There's good points. But this feels like a bad case of "blind eyed data worship". That's like saying "the best entrepreneurs are women" because when you compare data, female entrepreneurs grow their companies faster, with less risk, and are profitable sooner (all true facts, go ladies!). Yet when we look at startups and businesses we see men all over the place, at the top of billionaires lists, with massive companies, worldwide reach, huge patent portfolios. All despite there being 10+ million female entrepreneurs in the US. This is another case of the data not matching up to real world results. Maybe because there's more to being an entrepreneur than the data recorded. Like aggressiveness, risk, market, idea, management style, etc...

Every time an article like this comes up I can always think up of numerous examples that prove the exact opposite.
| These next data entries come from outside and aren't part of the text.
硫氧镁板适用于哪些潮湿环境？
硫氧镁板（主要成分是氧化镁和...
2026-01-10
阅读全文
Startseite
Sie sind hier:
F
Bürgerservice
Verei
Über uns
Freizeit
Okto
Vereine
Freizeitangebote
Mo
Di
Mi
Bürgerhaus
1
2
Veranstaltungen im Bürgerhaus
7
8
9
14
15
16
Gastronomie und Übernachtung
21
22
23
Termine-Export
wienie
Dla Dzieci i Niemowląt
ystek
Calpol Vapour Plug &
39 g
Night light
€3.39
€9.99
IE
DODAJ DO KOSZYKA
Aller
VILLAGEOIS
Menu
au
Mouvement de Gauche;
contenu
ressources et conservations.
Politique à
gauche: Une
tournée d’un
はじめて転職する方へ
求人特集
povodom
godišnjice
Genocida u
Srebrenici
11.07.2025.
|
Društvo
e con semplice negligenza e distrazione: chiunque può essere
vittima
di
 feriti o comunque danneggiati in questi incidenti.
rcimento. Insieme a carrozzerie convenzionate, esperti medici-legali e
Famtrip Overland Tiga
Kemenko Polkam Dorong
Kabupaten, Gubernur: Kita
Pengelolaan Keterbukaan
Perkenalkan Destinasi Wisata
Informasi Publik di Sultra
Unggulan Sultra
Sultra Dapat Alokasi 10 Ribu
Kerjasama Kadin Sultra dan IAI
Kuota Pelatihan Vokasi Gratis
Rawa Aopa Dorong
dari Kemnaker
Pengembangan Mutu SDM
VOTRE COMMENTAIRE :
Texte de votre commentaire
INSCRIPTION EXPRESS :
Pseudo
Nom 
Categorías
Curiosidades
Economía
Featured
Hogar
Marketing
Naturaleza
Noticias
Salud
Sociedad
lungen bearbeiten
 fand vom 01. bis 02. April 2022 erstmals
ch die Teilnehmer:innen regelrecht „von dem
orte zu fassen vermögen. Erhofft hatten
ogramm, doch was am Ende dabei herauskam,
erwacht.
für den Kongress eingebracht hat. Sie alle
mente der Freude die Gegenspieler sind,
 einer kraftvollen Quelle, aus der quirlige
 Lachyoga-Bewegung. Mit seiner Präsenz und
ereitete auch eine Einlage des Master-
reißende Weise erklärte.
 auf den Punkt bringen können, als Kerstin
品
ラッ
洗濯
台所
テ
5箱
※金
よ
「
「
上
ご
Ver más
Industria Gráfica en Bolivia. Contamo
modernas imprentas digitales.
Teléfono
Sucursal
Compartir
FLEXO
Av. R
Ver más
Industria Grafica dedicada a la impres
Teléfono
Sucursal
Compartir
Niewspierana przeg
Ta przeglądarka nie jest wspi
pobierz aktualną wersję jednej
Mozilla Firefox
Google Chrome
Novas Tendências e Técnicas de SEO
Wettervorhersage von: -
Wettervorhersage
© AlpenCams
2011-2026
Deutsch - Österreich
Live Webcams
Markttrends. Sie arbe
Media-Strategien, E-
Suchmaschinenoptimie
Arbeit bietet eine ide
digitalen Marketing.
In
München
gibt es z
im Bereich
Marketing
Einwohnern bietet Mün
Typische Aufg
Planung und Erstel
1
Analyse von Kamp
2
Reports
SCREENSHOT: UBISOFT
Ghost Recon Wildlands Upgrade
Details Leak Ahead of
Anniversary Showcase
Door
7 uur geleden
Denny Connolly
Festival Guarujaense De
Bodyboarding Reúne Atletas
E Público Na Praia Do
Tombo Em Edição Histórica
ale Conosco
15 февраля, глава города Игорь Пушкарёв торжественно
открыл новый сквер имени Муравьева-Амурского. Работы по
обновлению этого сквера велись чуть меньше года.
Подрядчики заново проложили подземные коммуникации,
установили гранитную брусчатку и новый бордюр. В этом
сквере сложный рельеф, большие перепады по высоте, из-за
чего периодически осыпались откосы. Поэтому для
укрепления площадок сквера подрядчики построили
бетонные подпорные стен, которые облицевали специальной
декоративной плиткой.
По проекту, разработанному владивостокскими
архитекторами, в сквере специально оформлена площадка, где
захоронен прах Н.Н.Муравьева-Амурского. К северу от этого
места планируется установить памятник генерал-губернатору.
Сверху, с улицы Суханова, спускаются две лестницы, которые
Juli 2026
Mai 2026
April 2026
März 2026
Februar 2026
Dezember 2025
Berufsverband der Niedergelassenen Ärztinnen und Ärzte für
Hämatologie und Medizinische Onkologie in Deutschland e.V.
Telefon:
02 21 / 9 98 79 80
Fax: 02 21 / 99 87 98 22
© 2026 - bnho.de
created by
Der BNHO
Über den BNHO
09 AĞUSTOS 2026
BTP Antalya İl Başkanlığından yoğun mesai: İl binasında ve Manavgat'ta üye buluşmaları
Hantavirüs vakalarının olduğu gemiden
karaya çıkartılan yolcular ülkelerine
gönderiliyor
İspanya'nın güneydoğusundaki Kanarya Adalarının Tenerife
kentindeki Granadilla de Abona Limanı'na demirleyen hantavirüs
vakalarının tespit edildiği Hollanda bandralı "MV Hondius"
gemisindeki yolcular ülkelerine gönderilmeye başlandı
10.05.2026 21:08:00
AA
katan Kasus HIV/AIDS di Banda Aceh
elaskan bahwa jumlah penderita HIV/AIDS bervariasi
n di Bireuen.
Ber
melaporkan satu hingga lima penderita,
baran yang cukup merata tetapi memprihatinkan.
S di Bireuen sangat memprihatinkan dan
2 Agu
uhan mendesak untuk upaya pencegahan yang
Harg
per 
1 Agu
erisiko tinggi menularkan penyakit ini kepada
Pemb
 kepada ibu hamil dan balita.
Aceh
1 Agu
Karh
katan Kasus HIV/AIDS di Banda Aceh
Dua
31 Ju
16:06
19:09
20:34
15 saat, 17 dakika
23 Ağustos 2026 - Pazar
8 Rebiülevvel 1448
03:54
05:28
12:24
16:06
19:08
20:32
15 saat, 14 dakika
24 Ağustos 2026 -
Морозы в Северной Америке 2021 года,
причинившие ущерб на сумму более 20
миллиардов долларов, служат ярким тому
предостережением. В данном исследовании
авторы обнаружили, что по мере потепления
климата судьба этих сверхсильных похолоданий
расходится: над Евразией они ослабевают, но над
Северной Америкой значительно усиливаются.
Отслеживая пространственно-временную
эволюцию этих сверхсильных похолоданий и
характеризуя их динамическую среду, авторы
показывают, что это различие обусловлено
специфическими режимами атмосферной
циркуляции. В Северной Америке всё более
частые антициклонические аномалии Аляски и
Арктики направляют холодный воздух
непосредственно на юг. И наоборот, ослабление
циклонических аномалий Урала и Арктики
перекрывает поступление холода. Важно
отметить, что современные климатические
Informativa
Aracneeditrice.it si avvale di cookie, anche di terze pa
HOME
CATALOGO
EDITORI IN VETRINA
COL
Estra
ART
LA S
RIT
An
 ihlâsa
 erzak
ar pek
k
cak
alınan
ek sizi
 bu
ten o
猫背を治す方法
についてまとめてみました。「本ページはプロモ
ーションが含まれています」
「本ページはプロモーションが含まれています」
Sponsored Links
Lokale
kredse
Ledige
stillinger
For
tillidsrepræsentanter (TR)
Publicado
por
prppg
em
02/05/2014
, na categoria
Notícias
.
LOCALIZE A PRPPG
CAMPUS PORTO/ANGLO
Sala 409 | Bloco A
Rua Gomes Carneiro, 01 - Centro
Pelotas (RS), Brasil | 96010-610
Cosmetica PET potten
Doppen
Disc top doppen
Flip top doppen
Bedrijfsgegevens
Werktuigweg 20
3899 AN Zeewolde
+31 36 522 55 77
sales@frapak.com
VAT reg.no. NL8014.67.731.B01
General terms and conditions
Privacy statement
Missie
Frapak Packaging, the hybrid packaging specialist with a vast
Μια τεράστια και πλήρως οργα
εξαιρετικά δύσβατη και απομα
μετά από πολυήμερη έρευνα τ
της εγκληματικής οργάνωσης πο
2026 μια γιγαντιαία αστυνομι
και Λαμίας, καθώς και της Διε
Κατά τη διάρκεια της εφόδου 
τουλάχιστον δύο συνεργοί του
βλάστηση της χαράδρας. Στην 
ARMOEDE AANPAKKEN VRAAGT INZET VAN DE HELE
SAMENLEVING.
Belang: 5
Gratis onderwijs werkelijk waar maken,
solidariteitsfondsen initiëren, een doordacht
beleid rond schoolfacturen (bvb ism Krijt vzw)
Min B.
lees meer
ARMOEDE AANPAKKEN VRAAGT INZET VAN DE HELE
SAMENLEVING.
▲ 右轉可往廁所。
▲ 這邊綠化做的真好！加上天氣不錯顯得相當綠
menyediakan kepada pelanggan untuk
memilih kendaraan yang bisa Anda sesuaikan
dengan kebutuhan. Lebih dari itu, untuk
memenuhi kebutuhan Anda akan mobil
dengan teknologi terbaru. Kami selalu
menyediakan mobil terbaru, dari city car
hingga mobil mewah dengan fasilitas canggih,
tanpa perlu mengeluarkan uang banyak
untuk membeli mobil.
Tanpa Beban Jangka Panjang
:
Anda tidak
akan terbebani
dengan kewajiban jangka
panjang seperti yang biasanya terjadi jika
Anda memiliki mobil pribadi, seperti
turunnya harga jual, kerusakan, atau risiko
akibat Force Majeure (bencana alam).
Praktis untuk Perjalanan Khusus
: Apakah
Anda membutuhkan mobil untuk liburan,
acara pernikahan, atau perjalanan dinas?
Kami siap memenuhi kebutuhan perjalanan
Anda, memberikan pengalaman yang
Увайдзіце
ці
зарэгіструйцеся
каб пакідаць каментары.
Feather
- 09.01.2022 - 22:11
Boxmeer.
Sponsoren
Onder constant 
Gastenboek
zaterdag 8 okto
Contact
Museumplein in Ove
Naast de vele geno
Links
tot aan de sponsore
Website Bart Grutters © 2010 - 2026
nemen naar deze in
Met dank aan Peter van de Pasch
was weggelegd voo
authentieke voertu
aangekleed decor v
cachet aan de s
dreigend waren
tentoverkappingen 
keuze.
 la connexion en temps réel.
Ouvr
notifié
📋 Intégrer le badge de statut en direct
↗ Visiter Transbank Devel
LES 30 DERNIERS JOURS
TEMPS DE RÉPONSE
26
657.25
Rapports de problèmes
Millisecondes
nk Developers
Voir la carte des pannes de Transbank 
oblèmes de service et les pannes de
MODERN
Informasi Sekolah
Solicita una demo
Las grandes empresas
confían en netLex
From Egotistical Puppet-master Steve Jobs (RIP), to Numerous VCs that have stated over and over that they find "young, narcissistic guys with a chip on their shoulder" to be really good entrepreneurs, to real world examples all around me. Can someone explain this?

Because my explanation is that data patterns like this only explain: "what has happened, not why it happened or what will happen." Sometimes, numbers and data are only as useful as the places and methods you use to collect them, and the way you re-arrange and present them. Which very often is "poor".

TLDR: The Best Entrepreneurs are people who adjust to change and get shit done.